# Messin' With Squirrels



## darkzero (May 24, 2020)

If ya got 20 mins to burn, check out this video by this YT'r (glitter bomb guy) I'm subscribed to. I thought it was pretty cool.







Edit 5/19/21: Squirrel Maze 2.0


----------



## Aukai (May 24, 2020)

That was fun, I've heard they can pretty much figure it out given time.


----------



## finsruskw (May 24, 2020)

What a hoot!!!
Love it!!


----------



## RJSakowski (May 24, 2020)

Squirrels are definitely amazing critters.  Their ability to execute a complex route in the treetops without having to retrace their path defies all reason.  Not to mention, burying as many as several thousand nuts and being able to retrieve a good percentage of them throughout the winter.


----------



## Twirpunky (May 24, 2020)

I love that video and the engineering ideas the guy uses and explains. It reminds me of my father trying to outsmart those little buggers when I was a kid.  From a baby boomer perspective, that guy gives me hope and respect for the next generation.

D


----------



## darkzero (May 24, 2020)

I knew pigs were smart but had no idea squirrels were that smart.



Twirpunky said:


> that guy gives me hope and respect for the next generation.

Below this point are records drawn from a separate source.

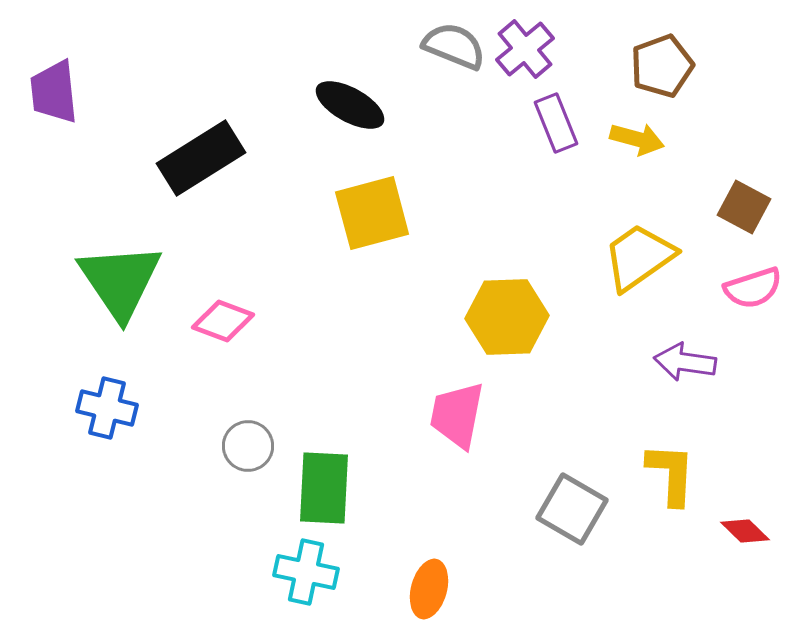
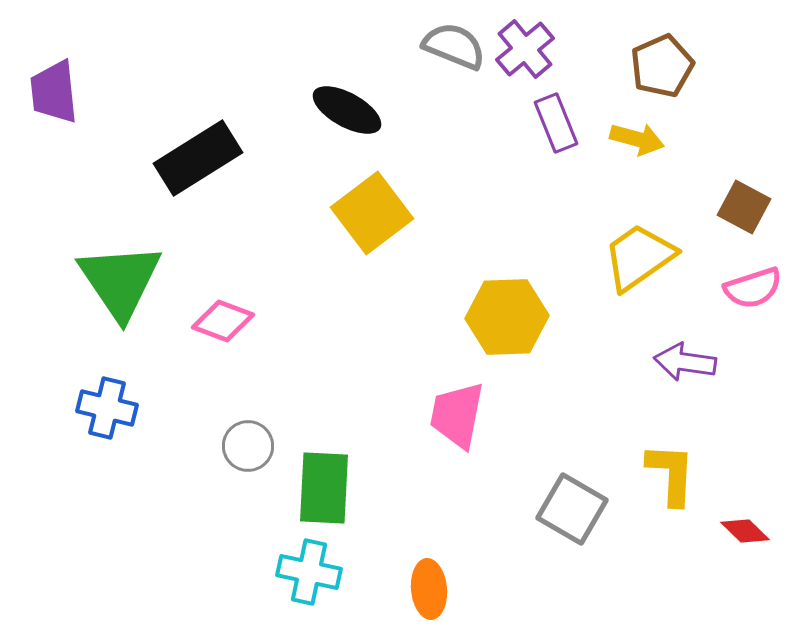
brown pentagon: rotated 4 degrees counterclockwise
black ellipse: moved 3 px left, 5 px down
black rectangle: moved 3 px left
yellow square: rotated 22 degrees counterclockwise
cyan cross: moved 3 px right
orange ellipse: rotated 20 degrees counterclockwise
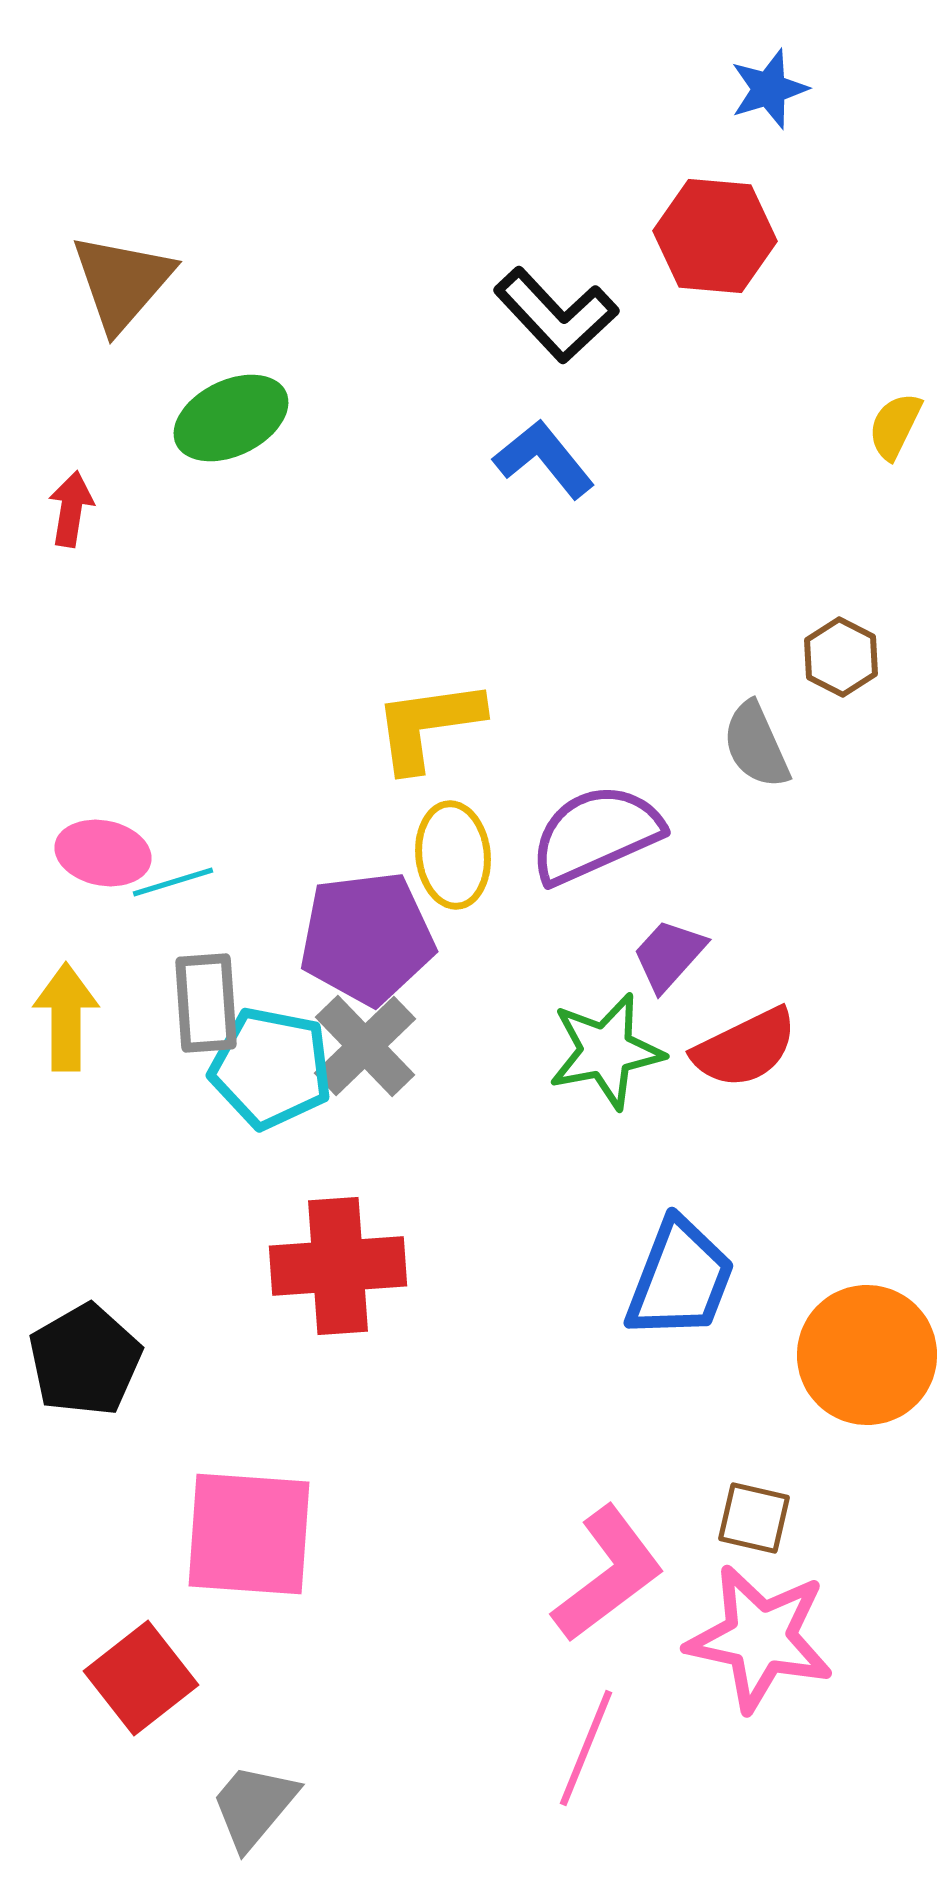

Yeah he's worked hard & is a smart guy. Of course one can tell he is an engineer. He used to work for NASA & helped worked on one of the Mars rovers.


----------



## Aukai (May 24, 2020)

This rover?


----------



## C-Bag (May 25, 2020)

Subscribed! Thanks for posting that DZ. There is just so much on YT that I’ve never heard of it’s crazy. Watched his porch bandit videos and the industrial trampoline vids, too much fun and science. Gotta love it.


----------



## DavidR8 (May 25, 2020)

I saw that vid elsewhere this morning but scrolled on by. Thanks for bringing it here Will!


----------



## markba633csi (May 26, 2020)

What, no high voltage transformers?!  I was hoping for some roast squirrel
-M


----------



## Nutfarmer (May 27, 2020)

As long as the squirrels are in someone else's back yard it's funny . Not in my orchards. The U C Daivs estimated each squirrel does over fifty dollars in damage a year in a walnut orchard. If you see one you know there are ten more of his friends. Flood irrigation keeps most of the ground squirrel down. If you think squirrels are smart you need to watch a murder of crows. They are the hardest to out smart.


----------



## darkzero (May 19, 2021)

Mark Rober is back at it! Squirrel Maze 2.0 added to the first post.

Link here also


----------



## finsruskw (May 29, 2021)

That guy has WAAAY too much time on hos hands!!!~
What a hoot!!


----------